Records in a dataset:
++++++++

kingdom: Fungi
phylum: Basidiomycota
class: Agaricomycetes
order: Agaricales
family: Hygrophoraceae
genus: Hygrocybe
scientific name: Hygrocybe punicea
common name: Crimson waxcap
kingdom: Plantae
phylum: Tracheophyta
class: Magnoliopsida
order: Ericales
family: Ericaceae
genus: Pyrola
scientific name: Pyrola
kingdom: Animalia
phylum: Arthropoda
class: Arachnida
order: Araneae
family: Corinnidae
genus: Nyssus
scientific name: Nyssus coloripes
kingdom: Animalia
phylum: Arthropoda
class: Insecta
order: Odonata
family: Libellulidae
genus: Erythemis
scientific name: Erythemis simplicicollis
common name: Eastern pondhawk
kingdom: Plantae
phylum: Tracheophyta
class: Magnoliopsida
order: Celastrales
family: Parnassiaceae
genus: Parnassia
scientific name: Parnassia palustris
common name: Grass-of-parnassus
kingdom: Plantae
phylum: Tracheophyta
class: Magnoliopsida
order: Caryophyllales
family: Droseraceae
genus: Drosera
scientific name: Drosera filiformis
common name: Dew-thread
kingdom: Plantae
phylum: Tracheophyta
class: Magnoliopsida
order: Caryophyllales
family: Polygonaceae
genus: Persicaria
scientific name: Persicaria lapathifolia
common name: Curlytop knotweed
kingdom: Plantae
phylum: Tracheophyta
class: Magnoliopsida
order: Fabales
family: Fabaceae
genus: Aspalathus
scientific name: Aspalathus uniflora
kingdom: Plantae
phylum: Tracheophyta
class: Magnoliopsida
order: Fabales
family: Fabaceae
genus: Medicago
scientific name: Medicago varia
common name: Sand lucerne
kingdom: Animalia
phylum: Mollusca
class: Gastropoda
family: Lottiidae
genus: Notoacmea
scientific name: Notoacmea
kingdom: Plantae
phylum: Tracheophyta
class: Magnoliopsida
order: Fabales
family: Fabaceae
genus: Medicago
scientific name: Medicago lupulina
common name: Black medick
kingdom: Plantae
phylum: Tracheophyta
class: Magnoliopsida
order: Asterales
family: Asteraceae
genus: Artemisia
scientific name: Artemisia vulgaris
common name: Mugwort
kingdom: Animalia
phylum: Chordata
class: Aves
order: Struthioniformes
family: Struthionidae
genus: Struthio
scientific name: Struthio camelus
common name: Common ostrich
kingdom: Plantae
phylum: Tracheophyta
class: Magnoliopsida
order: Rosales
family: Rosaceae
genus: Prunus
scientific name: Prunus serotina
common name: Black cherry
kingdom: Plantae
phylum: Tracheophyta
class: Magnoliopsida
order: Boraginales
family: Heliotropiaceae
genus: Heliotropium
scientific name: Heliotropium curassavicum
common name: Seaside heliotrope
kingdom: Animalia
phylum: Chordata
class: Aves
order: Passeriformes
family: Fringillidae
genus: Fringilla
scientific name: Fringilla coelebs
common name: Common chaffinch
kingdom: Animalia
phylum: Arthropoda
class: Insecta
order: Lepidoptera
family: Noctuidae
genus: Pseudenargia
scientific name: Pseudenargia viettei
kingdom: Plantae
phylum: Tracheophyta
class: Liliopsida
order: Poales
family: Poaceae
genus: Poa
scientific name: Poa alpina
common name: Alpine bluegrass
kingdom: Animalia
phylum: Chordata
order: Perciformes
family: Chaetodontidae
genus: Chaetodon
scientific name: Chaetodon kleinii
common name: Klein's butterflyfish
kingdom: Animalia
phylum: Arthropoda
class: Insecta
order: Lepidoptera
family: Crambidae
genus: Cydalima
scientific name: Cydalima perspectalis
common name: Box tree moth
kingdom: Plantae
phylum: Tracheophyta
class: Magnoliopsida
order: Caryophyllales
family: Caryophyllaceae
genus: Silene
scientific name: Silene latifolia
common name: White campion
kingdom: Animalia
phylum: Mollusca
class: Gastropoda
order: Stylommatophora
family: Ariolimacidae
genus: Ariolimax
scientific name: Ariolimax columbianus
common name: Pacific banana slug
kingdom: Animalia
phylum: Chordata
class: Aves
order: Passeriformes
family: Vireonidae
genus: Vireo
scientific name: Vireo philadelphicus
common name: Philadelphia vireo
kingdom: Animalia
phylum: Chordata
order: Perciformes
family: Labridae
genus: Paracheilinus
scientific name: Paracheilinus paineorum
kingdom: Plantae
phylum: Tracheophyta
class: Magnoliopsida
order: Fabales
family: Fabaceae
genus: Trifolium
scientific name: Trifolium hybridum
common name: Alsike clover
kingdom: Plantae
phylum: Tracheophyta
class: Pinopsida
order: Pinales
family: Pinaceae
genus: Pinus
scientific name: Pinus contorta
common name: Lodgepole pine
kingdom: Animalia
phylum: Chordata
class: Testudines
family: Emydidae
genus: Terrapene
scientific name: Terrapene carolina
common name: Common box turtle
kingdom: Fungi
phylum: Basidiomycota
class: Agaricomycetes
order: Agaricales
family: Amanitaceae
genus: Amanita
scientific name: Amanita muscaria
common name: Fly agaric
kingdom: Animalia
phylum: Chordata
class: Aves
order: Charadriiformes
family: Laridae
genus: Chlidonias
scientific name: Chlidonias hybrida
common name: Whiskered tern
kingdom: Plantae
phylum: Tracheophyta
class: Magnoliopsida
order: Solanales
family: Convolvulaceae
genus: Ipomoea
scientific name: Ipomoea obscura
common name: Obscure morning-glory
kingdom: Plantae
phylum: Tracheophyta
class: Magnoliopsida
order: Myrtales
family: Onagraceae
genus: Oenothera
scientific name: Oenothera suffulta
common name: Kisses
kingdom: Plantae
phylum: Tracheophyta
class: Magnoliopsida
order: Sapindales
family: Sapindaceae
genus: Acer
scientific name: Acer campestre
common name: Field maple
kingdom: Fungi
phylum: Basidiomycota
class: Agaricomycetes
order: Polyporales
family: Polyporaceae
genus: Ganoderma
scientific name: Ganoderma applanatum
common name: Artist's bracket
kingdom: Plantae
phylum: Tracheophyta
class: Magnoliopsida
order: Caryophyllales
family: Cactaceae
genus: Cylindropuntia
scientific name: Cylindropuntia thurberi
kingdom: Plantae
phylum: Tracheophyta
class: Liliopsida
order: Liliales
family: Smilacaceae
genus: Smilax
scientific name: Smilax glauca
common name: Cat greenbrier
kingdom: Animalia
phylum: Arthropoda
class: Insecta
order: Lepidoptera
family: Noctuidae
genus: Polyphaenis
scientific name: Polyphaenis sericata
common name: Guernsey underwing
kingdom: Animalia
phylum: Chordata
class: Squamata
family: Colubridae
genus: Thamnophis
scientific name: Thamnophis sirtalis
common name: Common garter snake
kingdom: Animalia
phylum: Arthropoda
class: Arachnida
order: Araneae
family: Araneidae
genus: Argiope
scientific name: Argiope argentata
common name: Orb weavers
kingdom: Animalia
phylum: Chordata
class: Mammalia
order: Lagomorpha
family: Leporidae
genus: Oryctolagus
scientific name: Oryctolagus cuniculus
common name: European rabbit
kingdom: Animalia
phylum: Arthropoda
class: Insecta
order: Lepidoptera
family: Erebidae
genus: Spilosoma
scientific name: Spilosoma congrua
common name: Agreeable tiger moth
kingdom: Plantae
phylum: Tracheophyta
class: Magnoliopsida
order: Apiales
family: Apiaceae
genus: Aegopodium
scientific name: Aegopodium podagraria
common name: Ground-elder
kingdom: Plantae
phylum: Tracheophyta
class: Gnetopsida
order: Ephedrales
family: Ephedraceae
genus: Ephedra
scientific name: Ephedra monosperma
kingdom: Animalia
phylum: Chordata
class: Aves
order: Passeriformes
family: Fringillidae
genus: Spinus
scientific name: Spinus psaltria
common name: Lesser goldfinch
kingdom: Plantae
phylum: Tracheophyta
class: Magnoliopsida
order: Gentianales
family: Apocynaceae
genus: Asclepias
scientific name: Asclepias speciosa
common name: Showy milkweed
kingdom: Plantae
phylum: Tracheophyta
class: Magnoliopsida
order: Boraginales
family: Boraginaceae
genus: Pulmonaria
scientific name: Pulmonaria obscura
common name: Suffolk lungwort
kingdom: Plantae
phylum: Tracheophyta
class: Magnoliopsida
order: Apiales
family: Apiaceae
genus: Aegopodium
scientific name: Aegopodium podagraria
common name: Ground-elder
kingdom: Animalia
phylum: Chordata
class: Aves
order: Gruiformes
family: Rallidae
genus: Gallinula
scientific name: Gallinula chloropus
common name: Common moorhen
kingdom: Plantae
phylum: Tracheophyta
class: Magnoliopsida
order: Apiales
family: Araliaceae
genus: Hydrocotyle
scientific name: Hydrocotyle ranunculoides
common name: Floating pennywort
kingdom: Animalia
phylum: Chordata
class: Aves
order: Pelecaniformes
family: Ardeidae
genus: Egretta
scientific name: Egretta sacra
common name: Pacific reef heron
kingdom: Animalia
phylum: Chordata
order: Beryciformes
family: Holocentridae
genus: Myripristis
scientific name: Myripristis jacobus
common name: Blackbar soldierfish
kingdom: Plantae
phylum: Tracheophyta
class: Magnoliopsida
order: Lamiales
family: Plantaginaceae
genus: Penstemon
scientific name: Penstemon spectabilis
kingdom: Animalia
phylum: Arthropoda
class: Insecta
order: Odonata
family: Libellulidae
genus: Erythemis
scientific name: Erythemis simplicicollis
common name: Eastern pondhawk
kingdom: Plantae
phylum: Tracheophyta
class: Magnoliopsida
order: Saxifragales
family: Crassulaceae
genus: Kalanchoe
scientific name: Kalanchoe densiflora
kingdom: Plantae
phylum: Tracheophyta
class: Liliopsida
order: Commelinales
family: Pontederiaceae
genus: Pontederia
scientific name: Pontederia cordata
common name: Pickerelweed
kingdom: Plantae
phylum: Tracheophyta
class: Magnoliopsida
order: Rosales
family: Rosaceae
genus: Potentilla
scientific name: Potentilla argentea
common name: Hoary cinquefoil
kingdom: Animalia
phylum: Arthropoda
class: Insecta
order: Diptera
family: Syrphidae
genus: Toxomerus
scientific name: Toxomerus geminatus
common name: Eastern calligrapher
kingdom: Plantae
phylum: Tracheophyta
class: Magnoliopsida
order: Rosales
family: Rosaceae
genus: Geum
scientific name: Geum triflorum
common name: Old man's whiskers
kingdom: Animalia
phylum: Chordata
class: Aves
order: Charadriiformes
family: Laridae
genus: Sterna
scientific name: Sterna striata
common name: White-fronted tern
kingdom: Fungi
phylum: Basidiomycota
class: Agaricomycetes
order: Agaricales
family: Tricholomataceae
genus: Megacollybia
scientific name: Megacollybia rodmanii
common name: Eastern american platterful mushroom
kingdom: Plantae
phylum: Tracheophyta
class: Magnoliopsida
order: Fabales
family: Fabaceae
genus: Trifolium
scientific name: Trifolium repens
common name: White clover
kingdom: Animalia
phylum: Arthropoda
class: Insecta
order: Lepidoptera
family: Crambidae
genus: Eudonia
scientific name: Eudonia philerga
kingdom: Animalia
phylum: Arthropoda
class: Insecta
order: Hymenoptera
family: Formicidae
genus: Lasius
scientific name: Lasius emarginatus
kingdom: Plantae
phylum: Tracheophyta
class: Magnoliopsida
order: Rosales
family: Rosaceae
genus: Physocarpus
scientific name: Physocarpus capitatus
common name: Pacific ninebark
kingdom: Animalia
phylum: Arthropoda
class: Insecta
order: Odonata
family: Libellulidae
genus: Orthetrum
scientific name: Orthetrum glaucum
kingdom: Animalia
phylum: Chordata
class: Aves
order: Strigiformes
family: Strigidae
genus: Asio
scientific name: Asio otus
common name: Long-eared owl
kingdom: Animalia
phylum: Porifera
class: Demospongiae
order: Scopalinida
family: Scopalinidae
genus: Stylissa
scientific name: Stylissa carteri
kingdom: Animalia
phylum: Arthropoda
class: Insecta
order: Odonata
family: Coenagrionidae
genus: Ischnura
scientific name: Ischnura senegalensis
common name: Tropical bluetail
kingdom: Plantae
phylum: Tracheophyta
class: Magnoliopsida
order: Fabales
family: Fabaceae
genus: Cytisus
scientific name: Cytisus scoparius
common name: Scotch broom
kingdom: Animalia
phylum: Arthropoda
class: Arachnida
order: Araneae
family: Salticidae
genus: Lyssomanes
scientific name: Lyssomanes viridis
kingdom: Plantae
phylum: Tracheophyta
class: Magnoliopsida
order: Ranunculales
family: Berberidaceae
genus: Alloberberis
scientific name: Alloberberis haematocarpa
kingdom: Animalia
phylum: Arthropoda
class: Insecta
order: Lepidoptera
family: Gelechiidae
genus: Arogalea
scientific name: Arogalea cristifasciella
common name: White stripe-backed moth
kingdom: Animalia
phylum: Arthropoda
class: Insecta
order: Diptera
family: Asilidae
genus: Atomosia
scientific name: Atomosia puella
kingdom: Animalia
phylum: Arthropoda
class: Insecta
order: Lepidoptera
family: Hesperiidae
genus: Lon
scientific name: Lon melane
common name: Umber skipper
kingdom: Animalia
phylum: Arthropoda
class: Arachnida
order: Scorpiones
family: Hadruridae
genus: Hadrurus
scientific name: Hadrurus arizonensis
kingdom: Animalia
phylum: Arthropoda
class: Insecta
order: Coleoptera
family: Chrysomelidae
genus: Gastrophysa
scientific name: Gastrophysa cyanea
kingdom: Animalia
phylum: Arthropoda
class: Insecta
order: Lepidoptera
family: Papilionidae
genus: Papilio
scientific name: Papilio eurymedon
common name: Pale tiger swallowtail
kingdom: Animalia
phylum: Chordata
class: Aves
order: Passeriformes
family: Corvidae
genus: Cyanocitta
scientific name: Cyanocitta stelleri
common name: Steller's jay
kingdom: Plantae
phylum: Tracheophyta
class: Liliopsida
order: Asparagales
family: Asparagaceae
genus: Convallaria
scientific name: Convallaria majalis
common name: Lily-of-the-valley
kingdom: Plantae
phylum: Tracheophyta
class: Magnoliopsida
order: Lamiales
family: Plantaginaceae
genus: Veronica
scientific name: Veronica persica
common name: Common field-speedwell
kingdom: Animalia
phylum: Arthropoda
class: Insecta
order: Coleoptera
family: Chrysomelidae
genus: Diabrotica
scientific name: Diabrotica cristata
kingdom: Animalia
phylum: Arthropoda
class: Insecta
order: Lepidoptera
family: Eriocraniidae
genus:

++++++++

- What you will do -
Rewrite the lines starting at the one that has "scientific name: Acer campestre" and ending after the one that has "scientific name: Smilax glauca", changing every "phylum" to "division" and leaving everything else as it is.

- Written solution -
scientific name: Acer campestre
common name: Field maple
kingdom: Fungi
division: Basidiomycota
class: Agaricomycetes
order: Polyporales
family: Polyporaceae
genus: Ganoderma
scientific name: Ganoderma applanatum
common name: Artist's bracket
kingdom: Plantae
division: Tracheophyta
class: Magnoliopsida
order: Caryophyllales
family: Cactaceae
genus: Cylindropuntia
scientific name: Cylindropuntia thurberi
kingdom: Plantae
division: Tracheophyta
class: Liliopsida
order: Liliales
family: Smilacaceae
genus: Smilax
scientific name: Smilax glauca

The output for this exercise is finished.